Quoted passage:
↓

Thursday, September 9, 2010

my regular life

so apparently, i have to have this alter ego regular personality. it is simply this: I am a bear. you may see me occasionally here or there but mostly i remain out of site. I do like to pretend that i need food at national parks, but this is a ruse in order to run interference for bear-doings somewhere where maximum stealth is a requirement, like stealing or sabotaging something.

what i like best about my alternate personality is the ability to meander up to some tourist who smokes and drops his butts on the ground. i rear up on my hindlegs and speak to him about the dangers of forestfires. this cannot happen too frequently or people would actually believe the stories people tell about a smart bear up in the mountains.'

this is how i spend my time when i am not using my super powers of fishing and running fast or thinking hard.

Wednesday, September 8, 2010

past present and future

hello everyone i  am peter barosso. i do not use caps. it is a waste of time so sue me. i was born in 1975 in sacramento ca. and grew up thinking president reagan was the shiz-nick. i have come to all my own opinions about things on my own with a minimal of outside influence. i have never been a follower, never will. my main talent was art, still is. i was tuck in an industry i liked but saw no future in, so i returned to school.

today after many years i am a student and about to grad. i work full time, have two kids and go to school full time. how do i  do it? one word: crack. just kidding. i actually have 30 hour days unlike mere mortals' 24 hour days. because i am that awesome.

i am going to be a teacher, because the pay is so high of course. actually, i am doing it in order to help make the world better. seriously. i am not some young 20 something idealistic noob, it can be done. i would like to offer my children the most loving and supportive home that is possible with discipline and hard work. i will die sometime in the future, make no mistake we all are.

my origins

I began life as your average baby bear. You know, full of life, curiosity, and fresh salmon. My mother was named GrrrHmmmfsk-fsk-fsk, which in bear-ish is gnarly-deer-hunter-tree-scratcher. She was kind and gentle to all that she didnt have to eat or poop on. My father could not be named for he was considered to be of such legendary quality that it was forbidden. This was common practice in bear-ianity, which everybody knows is the religion of all bears. How my father obtained his heroic status is well known to bear-kind and lesser animals like porcupines (just dont tell them that they are lesser, you will never hear the end of it and will quite possibly get a quill or two).

↑

Directive 1:
In the listing, swap "kingdom" for "realm" everywhere it appears, beginning at the listing's first line and stopping after the line that has "genus: Cochemiea". Keep everything else in those lines unchanged.
The listing below has no connection to the blog posts above.

Supplied information:
↓

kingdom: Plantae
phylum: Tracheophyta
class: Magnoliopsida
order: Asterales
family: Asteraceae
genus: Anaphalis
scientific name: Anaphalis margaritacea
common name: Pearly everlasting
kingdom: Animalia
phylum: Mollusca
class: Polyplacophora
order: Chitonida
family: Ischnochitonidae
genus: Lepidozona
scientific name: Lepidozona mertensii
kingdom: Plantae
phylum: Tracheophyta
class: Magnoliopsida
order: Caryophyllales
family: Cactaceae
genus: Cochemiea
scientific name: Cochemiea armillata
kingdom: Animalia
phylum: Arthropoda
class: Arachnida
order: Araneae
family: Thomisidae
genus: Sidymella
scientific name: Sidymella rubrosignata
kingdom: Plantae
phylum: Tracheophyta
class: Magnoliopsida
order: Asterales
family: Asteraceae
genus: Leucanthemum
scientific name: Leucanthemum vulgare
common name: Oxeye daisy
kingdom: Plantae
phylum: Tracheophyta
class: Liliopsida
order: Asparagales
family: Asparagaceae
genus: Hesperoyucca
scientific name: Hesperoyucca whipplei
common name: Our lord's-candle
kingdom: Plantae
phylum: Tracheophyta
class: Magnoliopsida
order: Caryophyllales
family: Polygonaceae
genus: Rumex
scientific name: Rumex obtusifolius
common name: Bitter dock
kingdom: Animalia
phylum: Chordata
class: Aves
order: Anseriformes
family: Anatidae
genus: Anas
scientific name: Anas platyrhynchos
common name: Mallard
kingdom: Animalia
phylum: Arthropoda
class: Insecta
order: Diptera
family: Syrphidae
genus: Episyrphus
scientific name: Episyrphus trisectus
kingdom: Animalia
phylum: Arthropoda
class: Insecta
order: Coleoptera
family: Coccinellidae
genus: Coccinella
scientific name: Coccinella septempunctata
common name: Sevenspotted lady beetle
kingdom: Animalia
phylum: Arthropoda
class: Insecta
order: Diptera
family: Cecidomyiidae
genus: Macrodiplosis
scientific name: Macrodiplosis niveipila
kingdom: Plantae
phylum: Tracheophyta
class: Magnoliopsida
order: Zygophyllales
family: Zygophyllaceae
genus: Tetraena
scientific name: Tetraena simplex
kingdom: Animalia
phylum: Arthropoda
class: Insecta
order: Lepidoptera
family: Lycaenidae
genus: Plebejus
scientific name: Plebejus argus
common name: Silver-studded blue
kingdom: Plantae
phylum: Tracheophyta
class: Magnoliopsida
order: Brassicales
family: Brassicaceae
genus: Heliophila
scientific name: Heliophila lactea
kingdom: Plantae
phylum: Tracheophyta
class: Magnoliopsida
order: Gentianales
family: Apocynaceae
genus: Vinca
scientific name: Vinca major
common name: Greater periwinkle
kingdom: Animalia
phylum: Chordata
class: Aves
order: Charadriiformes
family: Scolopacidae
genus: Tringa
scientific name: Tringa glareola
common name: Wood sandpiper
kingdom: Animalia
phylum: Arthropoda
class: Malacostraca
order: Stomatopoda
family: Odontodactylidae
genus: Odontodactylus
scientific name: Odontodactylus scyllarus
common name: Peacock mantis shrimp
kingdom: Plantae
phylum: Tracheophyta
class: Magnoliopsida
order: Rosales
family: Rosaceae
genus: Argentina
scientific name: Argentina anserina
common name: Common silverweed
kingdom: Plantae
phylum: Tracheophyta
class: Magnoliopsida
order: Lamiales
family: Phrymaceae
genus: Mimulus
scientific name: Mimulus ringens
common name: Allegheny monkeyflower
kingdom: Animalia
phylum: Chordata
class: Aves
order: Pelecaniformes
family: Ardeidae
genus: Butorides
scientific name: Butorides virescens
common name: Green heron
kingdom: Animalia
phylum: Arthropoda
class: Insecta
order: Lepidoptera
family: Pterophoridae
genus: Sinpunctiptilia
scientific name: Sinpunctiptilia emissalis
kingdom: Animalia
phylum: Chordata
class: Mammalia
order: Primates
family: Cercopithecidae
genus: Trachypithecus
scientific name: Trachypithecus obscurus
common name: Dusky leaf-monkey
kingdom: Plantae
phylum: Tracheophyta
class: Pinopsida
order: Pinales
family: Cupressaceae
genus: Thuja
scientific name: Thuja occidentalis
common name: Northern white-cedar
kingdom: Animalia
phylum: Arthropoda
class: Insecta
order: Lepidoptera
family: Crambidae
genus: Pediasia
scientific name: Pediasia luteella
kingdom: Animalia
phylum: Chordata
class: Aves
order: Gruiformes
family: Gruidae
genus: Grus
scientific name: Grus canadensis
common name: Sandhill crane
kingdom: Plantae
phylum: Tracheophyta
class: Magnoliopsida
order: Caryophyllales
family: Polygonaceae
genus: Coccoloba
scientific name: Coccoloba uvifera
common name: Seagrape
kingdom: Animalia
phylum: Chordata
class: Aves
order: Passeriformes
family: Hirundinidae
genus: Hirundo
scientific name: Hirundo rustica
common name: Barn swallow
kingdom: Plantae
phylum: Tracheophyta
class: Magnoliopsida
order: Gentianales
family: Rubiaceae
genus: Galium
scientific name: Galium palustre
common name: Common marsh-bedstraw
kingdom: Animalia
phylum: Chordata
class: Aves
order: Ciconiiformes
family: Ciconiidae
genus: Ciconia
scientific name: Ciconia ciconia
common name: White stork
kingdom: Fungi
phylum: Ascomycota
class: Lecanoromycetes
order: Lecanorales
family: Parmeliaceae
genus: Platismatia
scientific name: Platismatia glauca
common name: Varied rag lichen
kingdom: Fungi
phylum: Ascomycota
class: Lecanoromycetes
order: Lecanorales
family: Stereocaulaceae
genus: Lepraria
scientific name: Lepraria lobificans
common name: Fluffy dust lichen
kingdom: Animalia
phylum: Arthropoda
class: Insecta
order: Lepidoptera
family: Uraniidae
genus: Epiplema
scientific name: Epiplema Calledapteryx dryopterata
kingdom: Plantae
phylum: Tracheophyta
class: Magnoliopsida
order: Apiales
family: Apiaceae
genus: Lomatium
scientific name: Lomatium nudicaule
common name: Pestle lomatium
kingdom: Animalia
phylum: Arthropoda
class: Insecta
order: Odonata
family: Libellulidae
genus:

↑

Directive 2:
Carry on the blog posts about living as a bear from the point where they stop.

Final result 1:
realm: Plantae
phylum: Tracheophyta
class: Magnoliopsida
order: Asterales
family: Asteraceae
genus: Anaphalis
scientific name: Anaphalis margaritacea
common name: Pearly everlasting
realm: Animalia
phylum: Mollusca
class: Polyplacophora
order: Chitonida
family: Ischnochitonidae
genus: Lepidozona
scientific name: Lepidozona mertensii
realm: Plantae
phylum: Tracheophyta
class: Magnoliopsida
order: Caryophyllales
family: Cactaceae
genus: Cochemiea

Final result 2:
 ........My father was a great Hunter of Man and his fire. Men invaded bear lands and brought fire and dogs. They waged a savage war with the bears that raged for hundreds of years until one day a mighty hero arose to train the bear warriors in the way of the Ninja. For all their cuddly looks and cute faces you would never know that there killers undernieth. My father commanded the bear legions during the decisive battle of constipatia where the men were taken at unawares and utterly destroyed. He then reorganized the bear community into a bear-topia.
........my father did not die like all else that lives, but was lifted into the heavens by the all powerful God to serve as arc-bearangel. In doing so, God created the constellation of the Hunter which can still be seen to this very day.
........As you can imagine, this role model was part-in-parcel to my becoming a great bear chieftain. I inherited all that was His and set about immediately putting out fires. Fires men created as a way of expressing the anger they harbored against bear-kind for the bitter loss of the war. I created written language inorder to communicate the importance of not starting fires. when our bear engineers created complex machines, i created the television in order to express to a wide audience the impact even one bear can have in fire control.
.......now, bears say that I do these feats with superpowers and the answer is Yes I DO. My main superpower is the power of using my brain. I can think, problem solve, and excuse myself from the table. I can run very quickly, to the tune of 35mph. I am very strong, lifting rocks and throwing fish out of rivers poses no trouble for me. I do all these things to keep the forest thick and lush in order to keep bear-civilization secret from the men who would destroy us.